The skin of a 67-million-year-old dinosaur has revealed bites and gashes from an ancient crocodile, and how its flesh was ripped apart may explain why it became mummified.
Skin decays much more easily than bone so it’s extremely rare to find fossilized dinosaur skin.
New research on a 7-meter (23-foot) long Edmontosaurus, a type of plant-eating hadrosaur, found near the town of Marmarth, North Dakota, in 1999 has shed light on what factors allowed the skin to survive through the eons
“The bite marks were really unexpected. It had been thought that soft tissue wouldn’t preserve if it was damaged prior to burial, so the carnivore damage is what really started us thinking about how these fossils form in the first place,” said Stephanie Drumheller-Horton, a paleontologist at the The University of Tennessee’s department of Earth and planetary sciences, a coauthor of the new study.
Paleontologists used to think that a dinosaur, or any prehistoric creature, needed to be buried extremely rapidly for soft tissue to be preserved – but this was not the case for this poor hadrosaur.
The researchers think bite marks on the hadrosaur’s arm came from an ancient relative of a crocodile, but they’re not sure what kind of animal clawed or gnashed its tail – although it was likely bigger. It’s not clear whether the injuries to its arm and tail killed it or whether they were inflicted by scavengers after its death.
However, it was the dinosaur’s misfortune that allowed its skin to preserve, Drumheller-Horton explained.
“To try to put it in the least disgusting way possible – puncturing the skin allowed the gases and liquids associated with later decomposition to escape. That left the hollowed out skin behind to dry out. Naturally mummified skin like this can last for weeks to months in even fairly wet environments, and the longer it lasts, the more likely it is to be buried and undergo fossilization,” she said.
The bluish color of the fossilized skin isn’t thought to reflect what it would have been when the dinosaur was alive.

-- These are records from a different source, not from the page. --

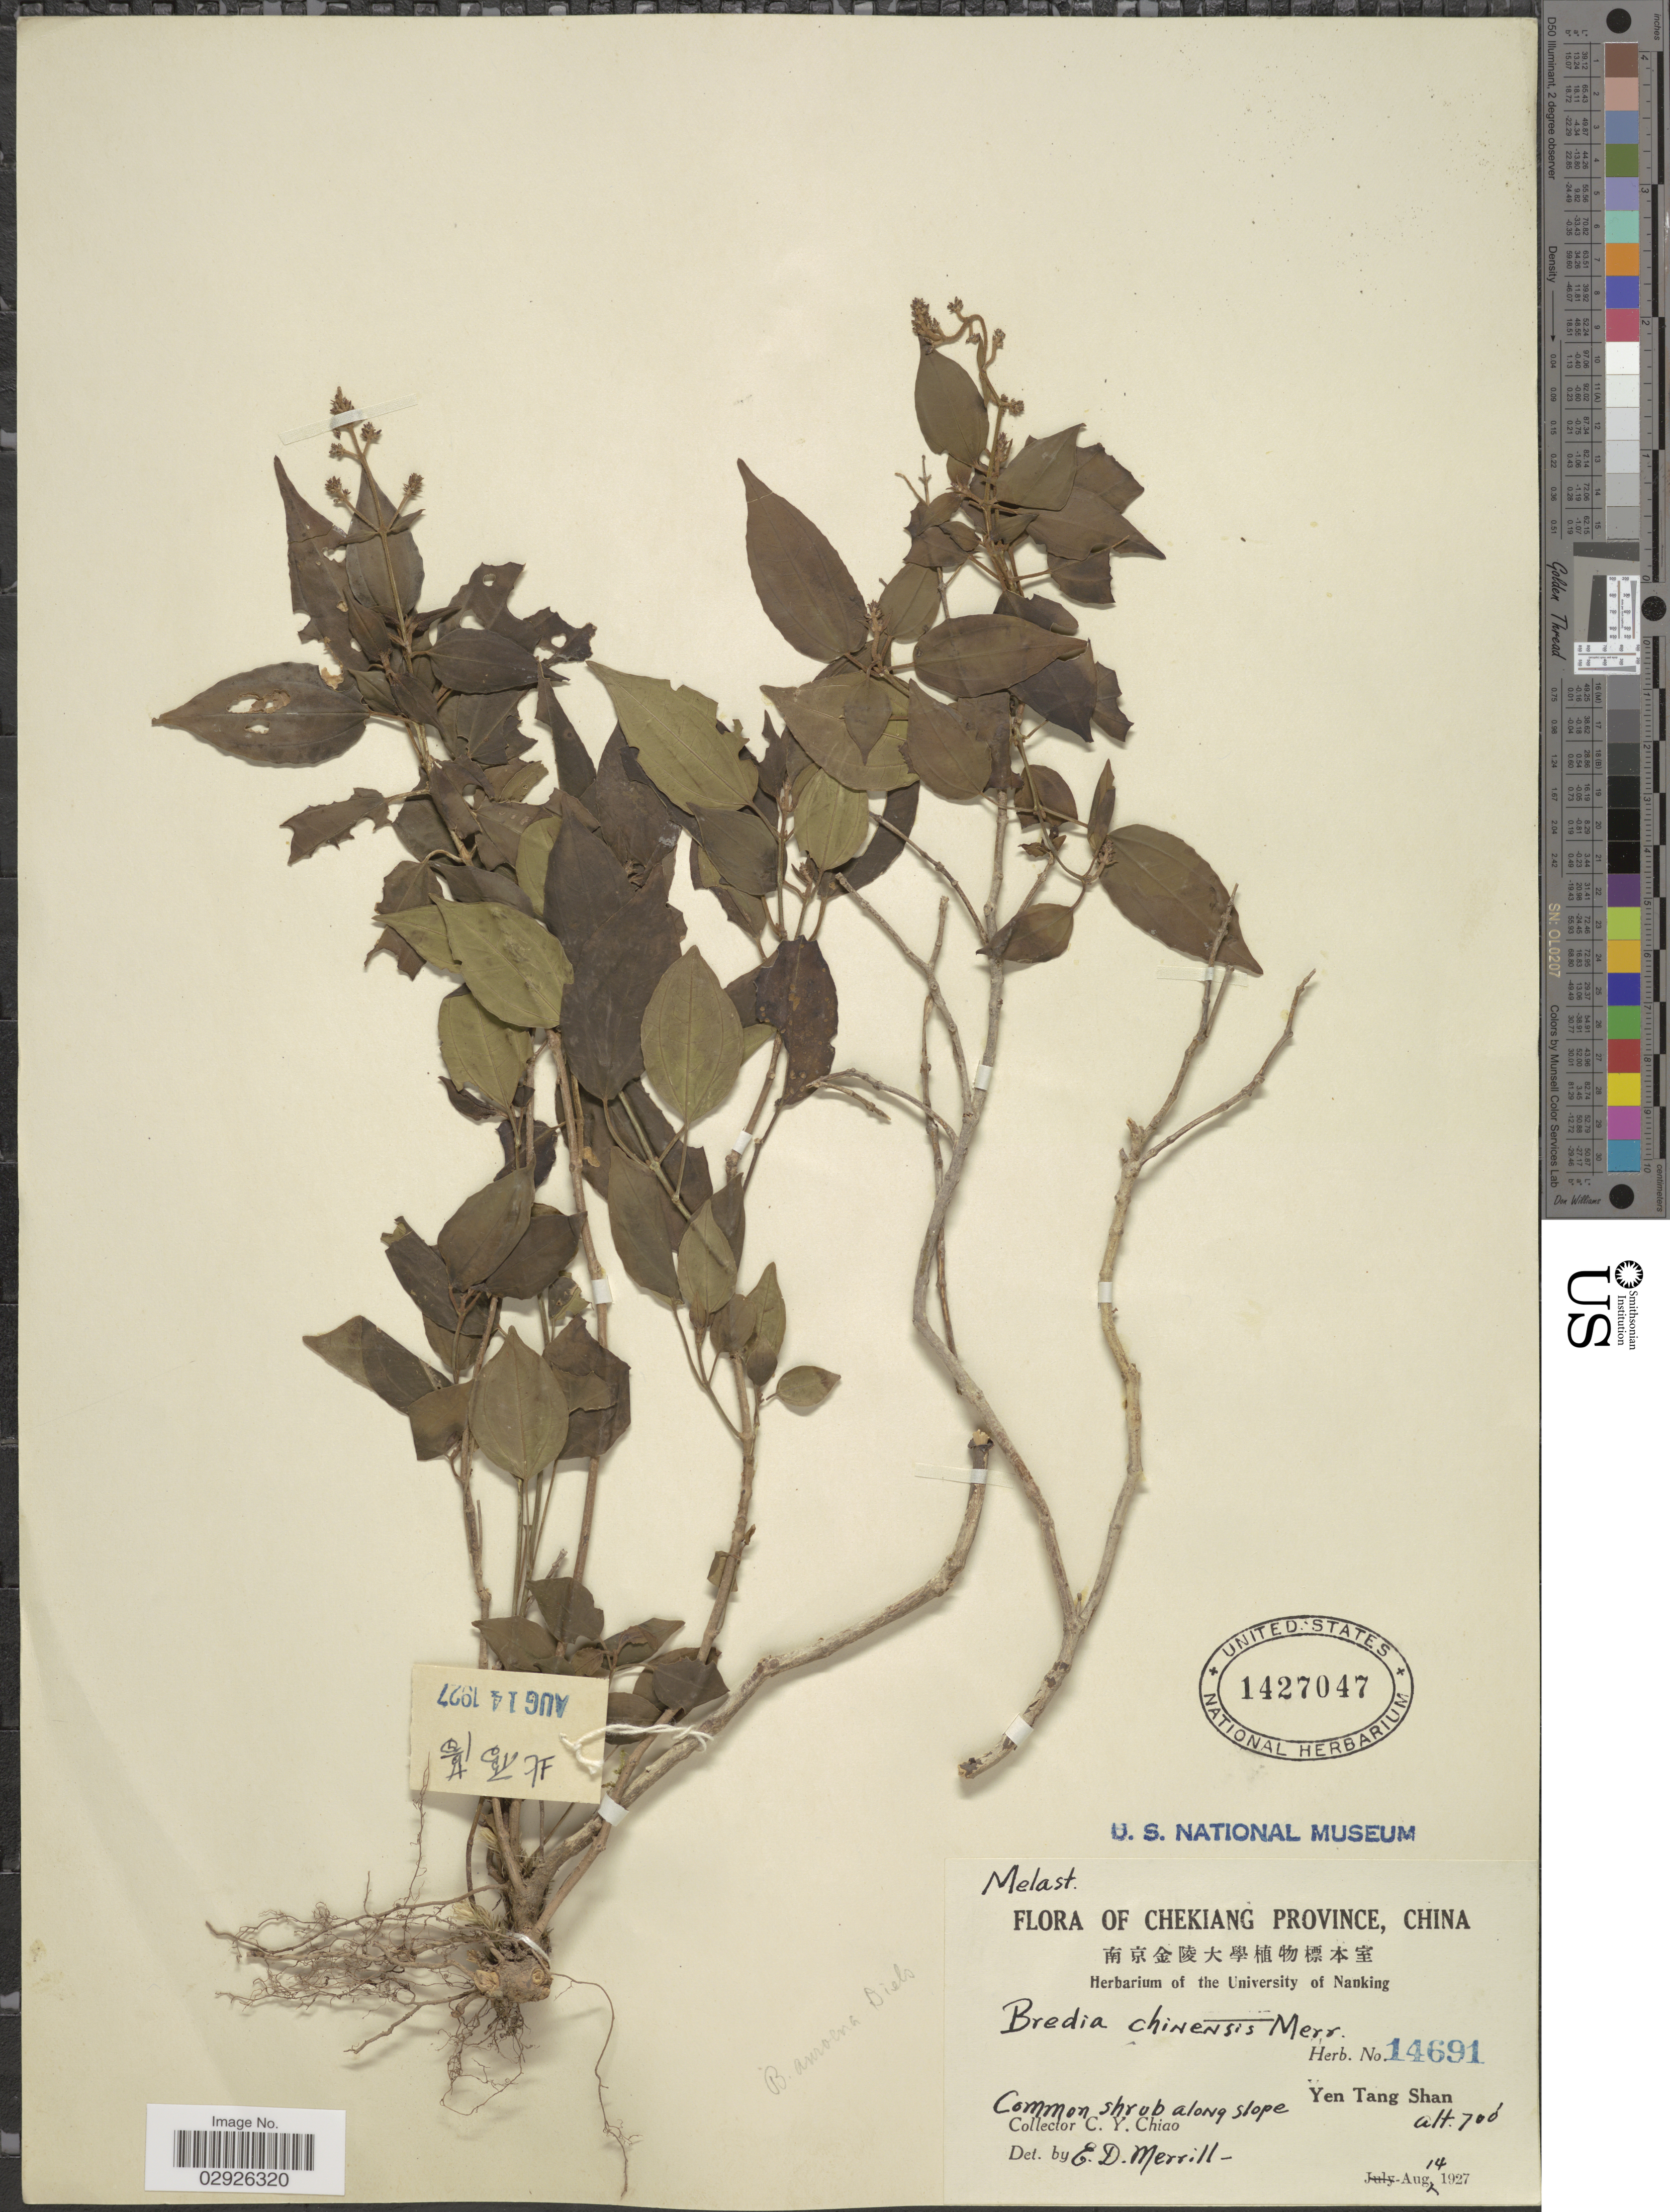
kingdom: Plantae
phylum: Tracheophyta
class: Magnoliopsida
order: Myrtales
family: Melastomataceae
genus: Tashiroea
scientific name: Tashiroea amoena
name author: (Diels) R.C. Zhou & Ying Liu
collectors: C. Y. Chiao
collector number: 14691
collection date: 1927-08-14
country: China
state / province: Zhejiang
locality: Chekiang Province, Yen Tang Shan.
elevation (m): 213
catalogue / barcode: US 1427047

However, a high iron content in the rocks during the fossilization process may have affected it.
While often depicted as greenish gray, what color most dinosaurs were is largely unknown. Studies on fossilized dinosaur feathers have revealed that some were surprisingly colorful.
The hadrosaur’s skin, however, has provided a lot of information about the size and patterns of scales across the dinosaur’s body as well as the amount of muscle mass – based on how expansive the skin is in that area.
“Skin decomposes much more easily than bones, so it takes different and less commonly observed processes to preserve the skin long enough to be buried and fossilized,” said research coauthor Clint Boyd, a senior paleontologist at the North Dakota Geological Survey.
He said that there were perhaps fewer than 20 true dinosaur “mummies,” with complete to nearly complete sets of remains with soft tissue.
“To put it in context I have found thousands of fossils in my career, but only one of those preserved skin impressions (an imprint of the skin, not the actual preserved skin itself) and I’ve never found one myself that had the skin preserved,” Boyd said via email.